Word for DOS could track what you’d changed, only it made do without strikethrough, underlining new text and marking deleted text in bold red. Word for Windows moved the revision marks to a dialog, with an innocuous option to Mark Revisions. There were options for new text; Word could mark it bold or italic, underline or double-underline it. Deleted text, though, had no options; it was strikethrough or nothing.

And strikethrough stuck.


It’d be fascinating to have been a fly on the wall in those early Microsoft offices, watching as the decision was made. Was it debated, whether strikethrough was the right move? Did a committee decide which proofreading tools to include? Or was it a solo commit, one programmer checking off another thing before merging their mark revision code into the software that’d help Microsoft win the word processor wars?

Little did they know they’d standardized decades of word processing to come.

Track Changes is perhaps the core reason Google Docs is used, as a way to collaborate on text with others. There, the strikethrough lives on, with new text underlined and deleted copy struck through, and no way to change the defaults. Apple might bill itself as the antithesis to Microsoft, but its Pages word processor, too, strikes through deleted text. Writers became so used to the strikethrough, they started leaving it ironically in text to show both the original and the updated text together. The Chicago Manual of Style shrunk its proofreading markup section from seven pages to two in the latest edition; the strikethrough was nearly all that mattered in a world of digital text.
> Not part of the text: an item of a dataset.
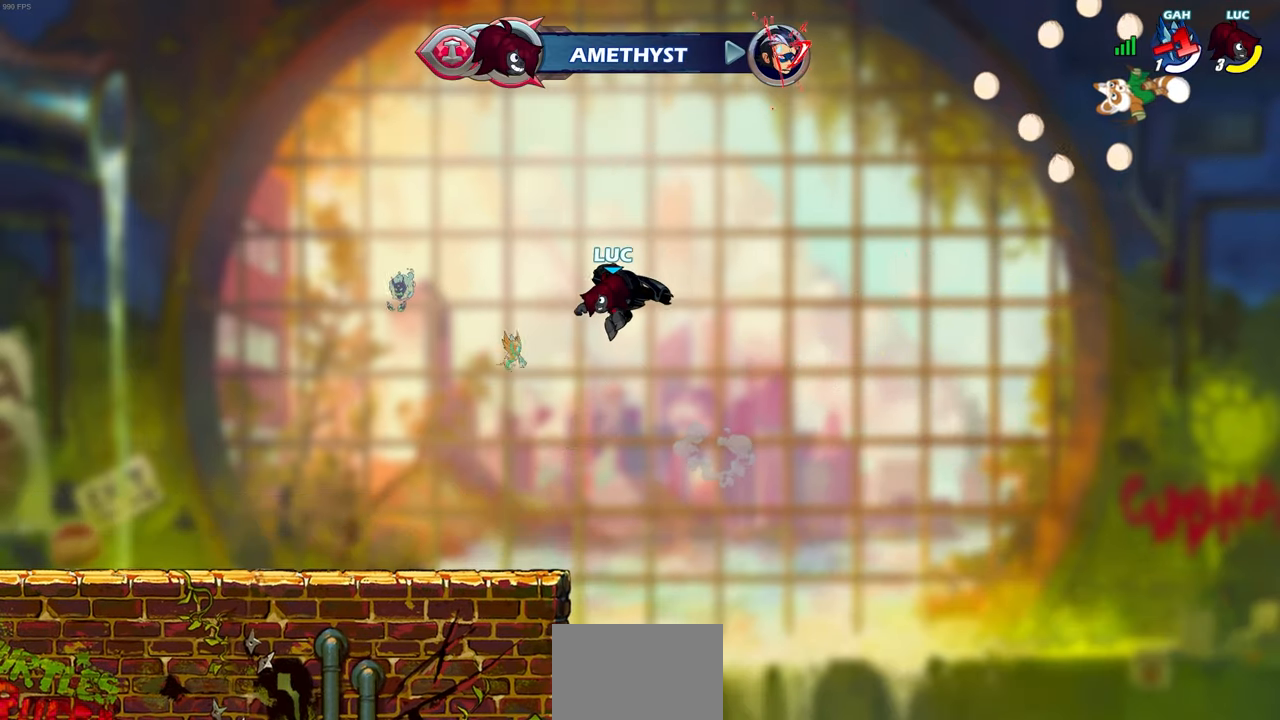
{"buttons": ["CIRCLE", "R2"], "left_stick": "left", "right_stick": "center", "events": [[33, "left_stick", "center"], [217, "R2", "down"], [333, "left_stick", "left"], [433, "CIRCLE", "down"]]}
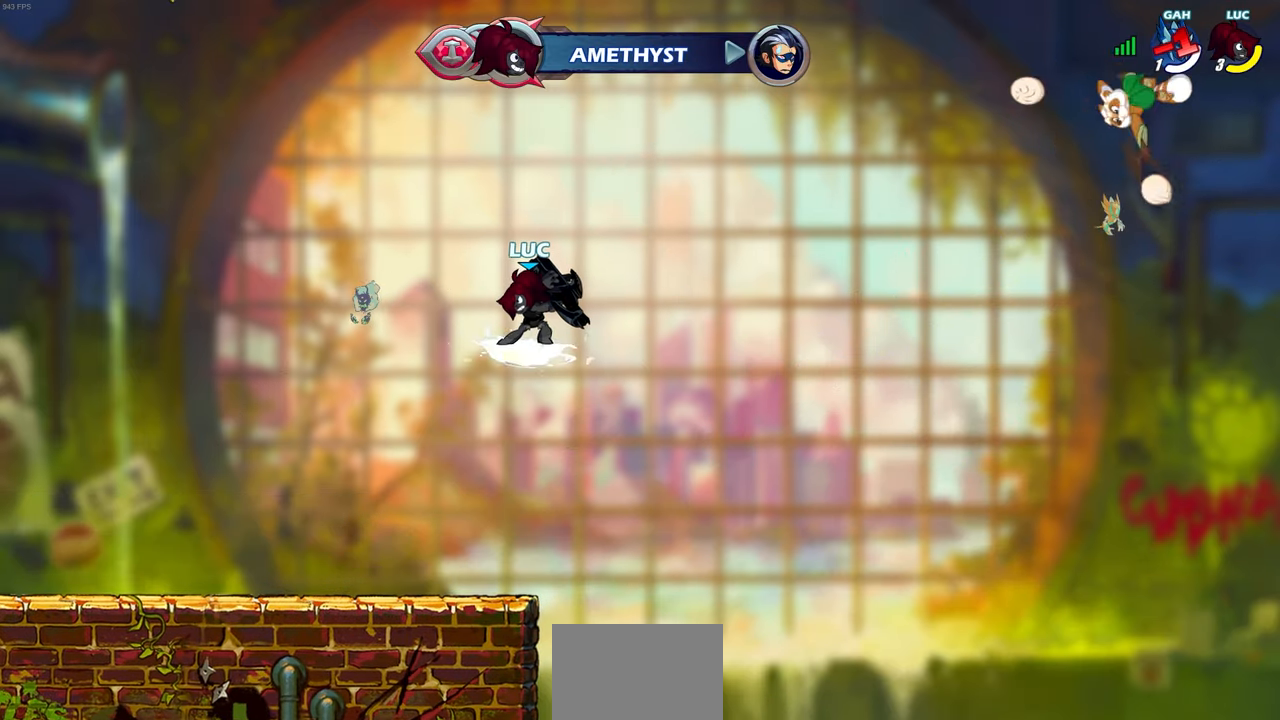
{"buttons": ["CIRCLE"], "left_stick": "left", "right_stick": "center", "events": [[50, "R2", "up"]]}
“Microsoft Word probably did more to popularize the strikethrough than anything else,” remarked journalist Craig Silverman, all “thanks to its Track Changes feature.”

Imagine a world where Microsoft Word hadn’t taken over the world, or where a programmer in 1989 decided to redact revised text, FBI-style, or simply mark it in a fainter color or highlight it in some other way. Perhaps the strikethrough would have died along with the rest of the proofreading marks.
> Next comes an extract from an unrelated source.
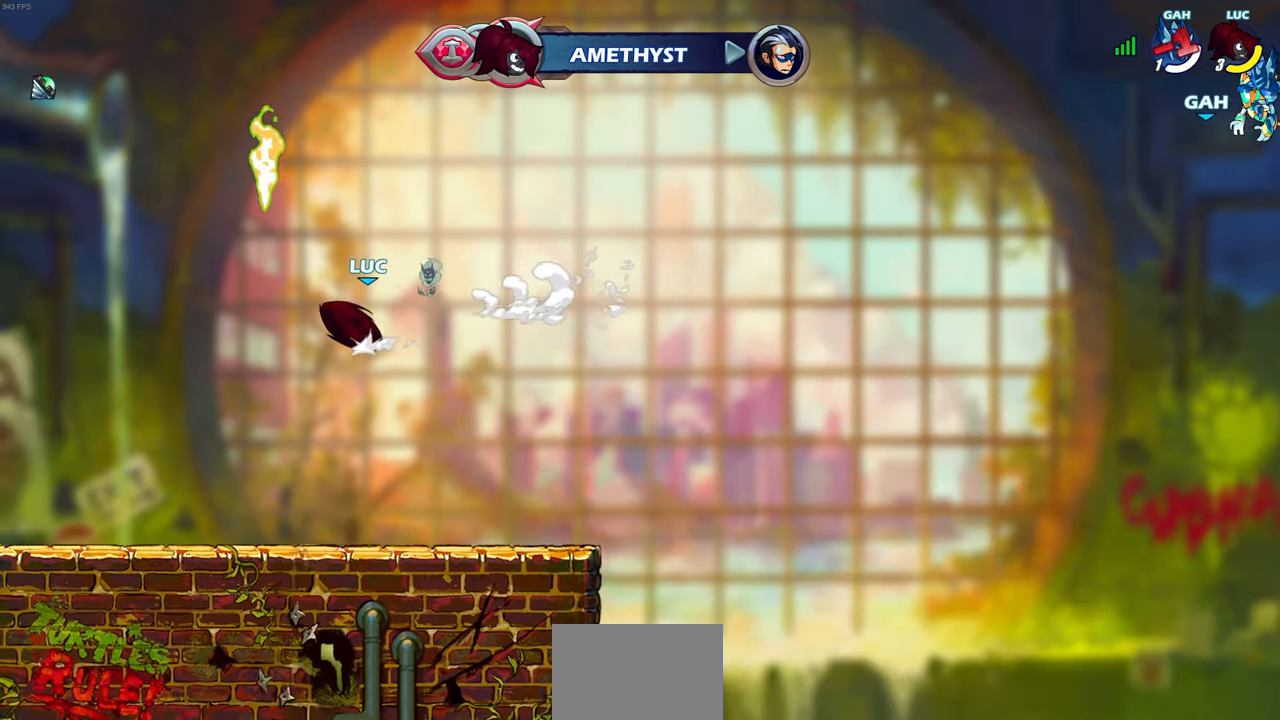
{"buttons": [], "left_stick": "center", "right_stick": "center", "events": [[300, "CIRCLE", "up"], [350, "left_stick", "center"]]}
We “think in stories,” Yuval Noah Harari hammers home in Sapiens. They’re “the basis for everything we do as a species.” Money, corporations, our entire social order, all stories we made up, little decisions made by one person then another that solidified into how we do things. They became standards, inscribed into law and ISO guidelines, the one true way to work. Yet they’re so often just little decisions that someone made, perhaps rushing to check off the last things before they went home. A decision here and a commit there, and suddenly something’s a new default, the way you have to do things.

Software empires would rise and fall; Clippy would come and go. The strikethrough—that one tiny decision in Microsoft Word—would live on, three decades later.

And maybe that’s good, maybe the strikethrough is the best way to do things. Or maybe, just maybe, you can make a new default, and poke your own dent in the universe.